A proximal biceps tendon rupture is an injury to the biceps tendon at the shoulder joint. This injury type is the most common type of biceps tendon injury (rupture of the proximal biceps tendon comprises 90-97% of all biceps ruptures and almost exclusively involves the long head). It is most common in patients over 60 years of age, and often causes minimal symptoms. Rupture of the proximal head of the biceps tendon involves one of two heads of the biceps tendon. This condition usually occurs in older individuals and is caused by degenerative changes within the biceps tendon leading to failure of the structure. Most patients have preceding shoulder pain consistent with impingement syndrome or a rotator cuff tear. The proximal biceps tendon rupture may then occur during a trivial activity, and some patients may experience some pain relief once the damaged tendon ruptures.

The proximal biceps tendon can rupture in a younger patient with activities such as weight-lifting or throwing sports, but this is quite unusual.

What are the symptoms of a proximal biceps tendon rupture?

Usually patients will have sudden pain associated with an audible snap in the area of their shoulder. The pain is usually not significant, and, as mentioned previously, some patients may experience pain relief after the rupture. After the ruptured tendon retracts, patients may notice a bulge in their arm at the biceps muscle. This is the retracted muscle bunched up in the arm, and is sometime referred to as a “Popeye Muscle,” because the muscle is more pronounced than normal.

What is the treatment for a proximal biceps tendon rupture?

Patients usually do not notice any loss of arm or shoulder function following a proximal biceps tendon rupture. A slight bulge in the arm, and some twitching of the retracted muscle are usually the most significant symptoms.
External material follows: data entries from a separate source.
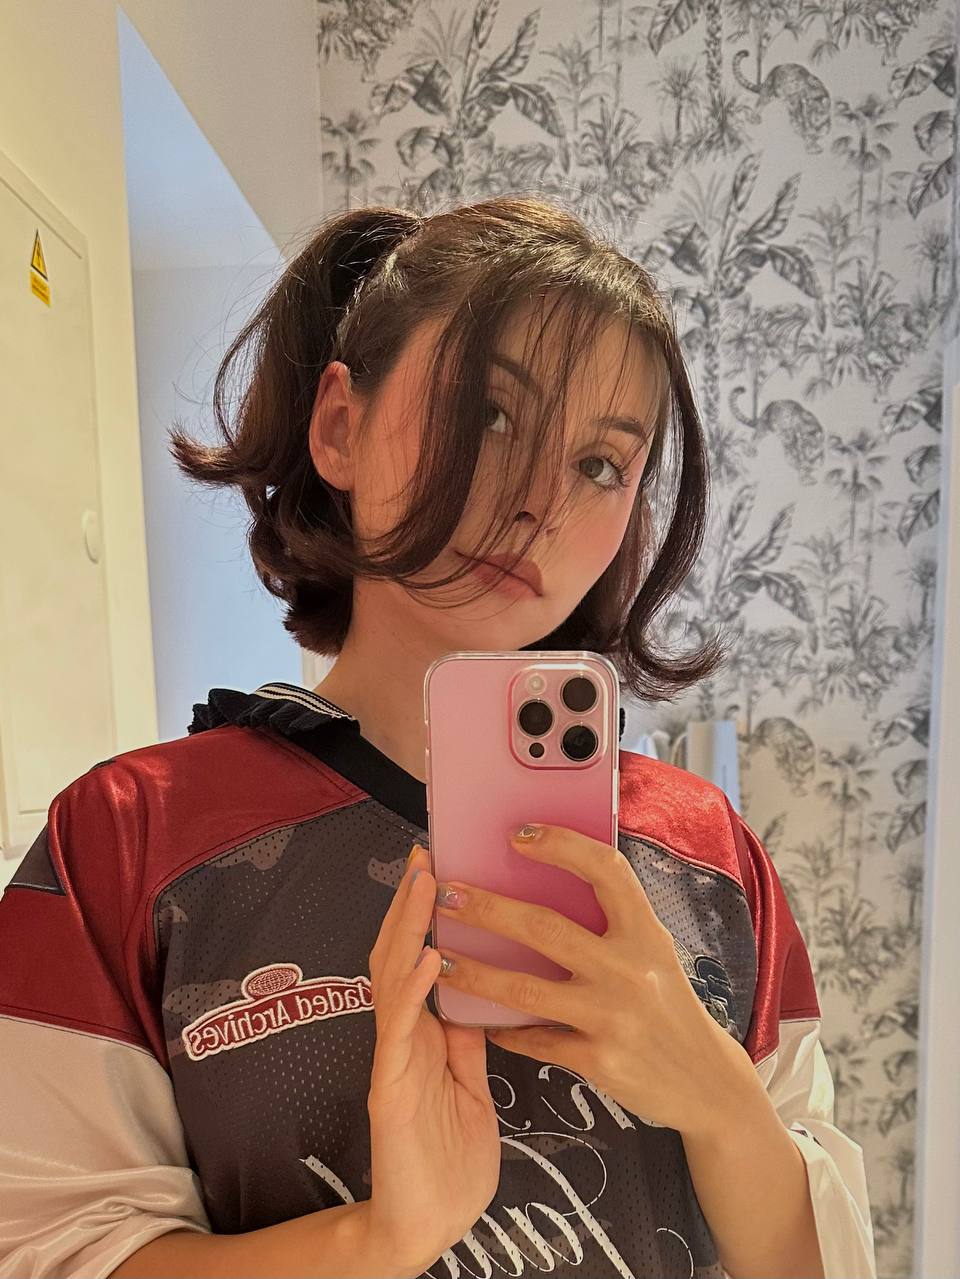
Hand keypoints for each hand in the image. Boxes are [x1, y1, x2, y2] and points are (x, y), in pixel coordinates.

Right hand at [365, 845, 501, 1272]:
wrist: (431, 1225)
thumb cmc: (452, 1159)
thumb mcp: (470, 1083)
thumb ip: (468, 1038)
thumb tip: (480, 989)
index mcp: (425, 1034)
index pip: (419, 958)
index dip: (426, 914)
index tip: (441, 866)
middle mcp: (404, 1037)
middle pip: (399, 955)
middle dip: (411, 905)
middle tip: (425, 854)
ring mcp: (394, 1060)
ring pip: (391, 980)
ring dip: (407, 928)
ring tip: (424, 883)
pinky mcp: (390, 1091)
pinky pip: (399, 1032)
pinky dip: (412, 990)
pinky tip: (424, 957)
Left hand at [432, 822, 754, 1139]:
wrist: (705, 1080)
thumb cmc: (669, 1003)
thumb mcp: (653, 952)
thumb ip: (611, 923)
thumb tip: (544, 881)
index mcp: (646, 932)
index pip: (606, 871)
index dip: (562, 845)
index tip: (518, 834)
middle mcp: (630, 969)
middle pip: (544, 928)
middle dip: (487, 908)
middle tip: (446, 894)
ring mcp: (613, 1017)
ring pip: (524, 989)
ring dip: (474, 972)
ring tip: (439, 958)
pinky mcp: (599, 1061)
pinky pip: (535, 1040)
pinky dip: (503, 1031)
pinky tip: (479, 1021)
Surgical repair of the proximal biceps tendon is usually only considered in the case of a younger patient who is more active.

The reason there is little functional loss following a proximal biceps tendon rupture is that there are actually two tendinous attachments of the biceps at the shoulder joint (that is why the muscle is named “bi-ceps,” meaning two heads). When the rupture occurs at the distal biceps tendon at the elbow, where there is only one attachment, surgical repair is much more commonly needed.

Distal Biceps Tendon RupturesDistal Biceps Tendon RupturesDistal Biceps Tendon Ruptures

The distal biceps tendon is injured around the elbow joint. This is usually an injury that occurs with heavy lifting or sports in middle-aged men. Most patients with a distal biceps rupture will have surgery to repair the torn tendon. Rupture of the distal biceps tendon at the elbow joint is much less common and accounts for less than 5% of biceps tendon ruptures. This injury is also usually found in middle-aged patients, although not always. There is usually some degree of tendinosus, or degenerative changes within the tendon, that predisposes the patient to rupture of the tendon.

The significance of a distal biceps tendon rupture is that without surgical repair, patients who experience complete rupture of the distal biceps tendon will notice loss of strength at the elbow. The strength will affect both the ability to bend the elbow against resistance, and the ability to turn the forearm to the palm-up position against resistance (for example, turning a doorknob or screwdriver).

How is a biceps tendon rupture diagnosed?

Distal biceps tendon rupture is characterized by sudden pain over the front of the elbow after a forceful effort against a flexed elbow. Usually the patient will hear a snap and have pain where the tendon rupture occurs. Swelling and bruising around the elbow are also common symptoms of distal biceps tendon rupture. The patient will demonstrate weakness to supination (turning the palm to the sky against resistance).

Biceps tendon ruptures are confirmed on MRI.

Biceps tendon ruptures are confirmed on MRI.

What is the treatment of distal biceps tendon rupture?

Most patients will experience benefit if the biceps tendon is repaired surgically. If the tear is incomplete, or if the patient is very low-demand (not active), then surgery may not be needed. However, most patients who want more normal use of their arm will benefit from surgery to repair the ruptured tendon to the bone.